Task instructions:
Please copy the listing word for word, starting at the line that contains "order: Salmoniformes" and ending at the line that contains "family: Lamiaceae", with both of those lines included.

--- Material supplied ---

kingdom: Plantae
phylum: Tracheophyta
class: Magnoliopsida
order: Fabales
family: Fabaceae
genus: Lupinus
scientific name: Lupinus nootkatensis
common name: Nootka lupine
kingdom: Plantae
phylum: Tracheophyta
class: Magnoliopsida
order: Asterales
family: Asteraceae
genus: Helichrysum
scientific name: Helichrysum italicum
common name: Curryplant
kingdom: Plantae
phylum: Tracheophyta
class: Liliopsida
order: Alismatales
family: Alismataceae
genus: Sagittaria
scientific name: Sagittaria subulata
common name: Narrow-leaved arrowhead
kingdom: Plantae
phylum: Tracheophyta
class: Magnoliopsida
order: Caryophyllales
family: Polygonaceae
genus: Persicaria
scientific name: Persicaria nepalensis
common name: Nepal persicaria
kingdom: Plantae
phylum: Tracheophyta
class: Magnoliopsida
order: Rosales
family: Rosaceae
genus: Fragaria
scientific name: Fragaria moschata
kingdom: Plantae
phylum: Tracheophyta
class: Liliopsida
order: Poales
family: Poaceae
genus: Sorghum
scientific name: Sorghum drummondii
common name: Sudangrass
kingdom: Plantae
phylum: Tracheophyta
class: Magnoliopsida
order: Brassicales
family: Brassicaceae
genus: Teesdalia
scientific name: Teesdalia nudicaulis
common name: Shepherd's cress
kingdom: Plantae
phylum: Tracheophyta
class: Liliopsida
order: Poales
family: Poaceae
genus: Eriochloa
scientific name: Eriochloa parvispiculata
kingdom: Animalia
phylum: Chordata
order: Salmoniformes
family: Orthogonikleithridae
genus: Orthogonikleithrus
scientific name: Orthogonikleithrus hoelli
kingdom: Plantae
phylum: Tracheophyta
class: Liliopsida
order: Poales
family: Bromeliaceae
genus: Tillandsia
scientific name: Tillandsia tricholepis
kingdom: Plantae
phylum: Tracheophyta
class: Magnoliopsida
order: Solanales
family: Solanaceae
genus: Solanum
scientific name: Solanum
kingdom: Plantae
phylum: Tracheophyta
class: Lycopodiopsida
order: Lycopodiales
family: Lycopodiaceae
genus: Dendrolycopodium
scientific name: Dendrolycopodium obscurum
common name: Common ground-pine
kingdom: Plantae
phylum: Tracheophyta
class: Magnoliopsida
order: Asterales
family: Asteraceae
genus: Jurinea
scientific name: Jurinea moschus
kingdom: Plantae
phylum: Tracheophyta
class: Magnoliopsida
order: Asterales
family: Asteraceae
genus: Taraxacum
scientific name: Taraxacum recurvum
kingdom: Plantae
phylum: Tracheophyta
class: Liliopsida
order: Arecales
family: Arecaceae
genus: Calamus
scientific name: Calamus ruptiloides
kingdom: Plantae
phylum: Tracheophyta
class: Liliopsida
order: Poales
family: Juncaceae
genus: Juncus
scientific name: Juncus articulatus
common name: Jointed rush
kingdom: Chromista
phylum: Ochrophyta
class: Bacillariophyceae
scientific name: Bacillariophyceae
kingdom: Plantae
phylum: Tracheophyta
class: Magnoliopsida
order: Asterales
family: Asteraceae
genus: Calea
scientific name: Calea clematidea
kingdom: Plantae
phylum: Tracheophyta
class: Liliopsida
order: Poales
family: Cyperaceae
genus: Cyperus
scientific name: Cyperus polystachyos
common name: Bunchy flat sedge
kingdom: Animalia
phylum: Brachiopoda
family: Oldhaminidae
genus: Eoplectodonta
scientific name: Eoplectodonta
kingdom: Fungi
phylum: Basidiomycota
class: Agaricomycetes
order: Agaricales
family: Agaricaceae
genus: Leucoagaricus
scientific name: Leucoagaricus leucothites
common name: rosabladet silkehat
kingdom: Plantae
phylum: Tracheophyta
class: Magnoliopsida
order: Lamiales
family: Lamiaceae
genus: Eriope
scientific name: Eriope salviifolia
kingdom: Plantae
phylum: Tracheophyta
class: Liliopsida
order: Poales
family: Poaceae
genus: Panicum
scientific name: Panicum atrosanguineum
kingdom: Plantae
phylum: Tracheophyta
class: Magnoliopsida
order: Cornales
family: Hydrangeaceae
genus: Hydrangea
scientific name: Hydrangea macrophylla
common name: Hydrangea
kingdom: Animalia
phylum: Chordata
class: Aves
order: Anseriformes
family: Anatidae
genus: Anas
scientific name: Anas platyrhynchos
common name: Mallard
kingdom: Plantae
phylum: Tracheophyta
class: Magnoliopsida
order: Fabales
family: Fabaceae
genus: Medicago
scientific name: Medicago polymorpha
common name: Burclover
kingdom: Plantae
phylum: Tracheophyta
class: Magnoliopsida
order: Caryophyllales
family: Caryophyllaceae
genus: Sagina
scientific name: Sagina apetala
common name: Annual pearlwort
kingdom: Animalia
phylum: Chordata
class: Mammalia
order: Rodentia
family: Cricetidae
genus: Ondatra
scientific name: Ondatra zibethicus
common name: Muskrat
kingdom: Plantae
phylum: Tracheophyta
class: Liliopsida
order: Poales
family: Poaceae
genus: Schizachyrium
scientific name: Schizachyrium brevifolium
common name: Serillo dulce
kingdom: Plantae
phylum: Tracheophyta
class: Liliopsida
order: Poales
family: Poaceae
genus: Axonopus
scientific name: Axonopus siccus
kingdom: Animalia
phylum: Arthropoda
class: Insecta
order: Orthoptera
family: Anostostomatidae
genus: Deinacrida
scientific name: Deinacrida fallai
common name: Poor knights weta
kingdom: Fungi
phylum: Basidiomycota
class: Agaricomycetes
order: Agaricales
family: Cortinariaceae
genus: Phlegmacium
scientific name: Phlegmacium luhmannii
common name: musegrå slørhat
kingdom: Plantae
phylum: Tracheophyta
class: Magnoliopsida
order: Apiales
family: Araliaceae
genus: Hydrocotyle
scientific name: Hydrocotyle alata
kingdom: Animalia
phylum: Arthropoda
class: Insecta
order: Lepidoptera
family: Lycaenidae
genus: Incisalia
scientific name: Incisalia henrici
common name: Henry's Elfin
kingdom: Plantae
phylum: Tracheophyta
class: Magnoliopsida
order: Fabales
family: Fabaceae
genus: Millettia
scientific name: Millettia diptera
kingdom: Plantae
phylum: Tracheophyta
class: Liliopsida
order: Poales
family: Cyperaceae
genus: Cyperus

---

Worked answer:
order: Salmoniformes
family: Orthogonikleithridae
genus: Orthogonikleithrus
scientific name: Orthogonikleithrus hoelli
kingdom: Plantae
phylum: Tracheophyta
class: Liliopsida
order: Poales
family: Bromeliaceae
genus: Tillandsia
scientific name: Tillandsia tricholepis
kingdom: Plantae
phylum: Tracheophyta
class: Magnoliopsida
order: Solanales
family: Solanaceae
genus: Solanum
scientific name: Solanum
kingdom: Plantae
phylum: Tracheophyta
class: Lycopodiopsida
order: Lycopodiales
family: Lycopodiaceae
genus: Dendrolycopodium
scientific name: Dendrolycopodium obscurum
common name: Common ground-pine
kingdom: Plantae
phylum: Tracheophyta
class: Magnoliopsida
order: Asterales
family: Asteraceae
genus: Jurinea
scientific name: Jurinea moschus
kingdom: Plantae
phylum: Tracheophyta
class: Magnoliopsida
order: Asterales
family: Asteraceae
genus: Taraxacum
scientific name: Taraxacum recurvum
kingdom: Plantae
phylum: Tracheophyta
class: Liliopsida
order: Arecales
family: Arecaceae
genus: Calamus
scientific name: Calamus ruptiloides
kingdom: Plantae
phylum: Tracheophyta
class: Liliopsida
order: Poales
family: Juncaceae
genus: Juncus
scientific name: Juncus articulatus
common name: Jointed rush
kingdom: Chromista
phylum: Ochrophyta
class: Bacillariophyceae
scientific name: Bacillariophyceae
kingdom: Plantae
phylum: Tracheophyta
class: Magnoliopsida
order: Asterales
family: Asteraceae
genus: Calea
scientific name: Calea clematidea
kingdom: Plantae
phylum: Tracheophyta
class: Liliopsida
order: Poales
family: Cyperaceae
genus: Cyperus
scientific name: Cyperus polystachyos
common name: Bunchy flat sedge
kingdom: Animalia
phylum: Brachiopoda
family: Oldhaminidae
genus: Eoplectodonta
scientific name: Eoplectodonta
kingdom: Fungi
phylum: Basidiomycota
class: Agaricomycetes
order: Agaricales
family: Agaricaceae
genus: Leucoagaricus
scientific name: Leucoagaricus leucothites
common name: rosabladet silkehat
kingdom: Plantae
phylum: Tracheophyta
class: Magnoliopsida
order: Lamiales
family: Lamiaceae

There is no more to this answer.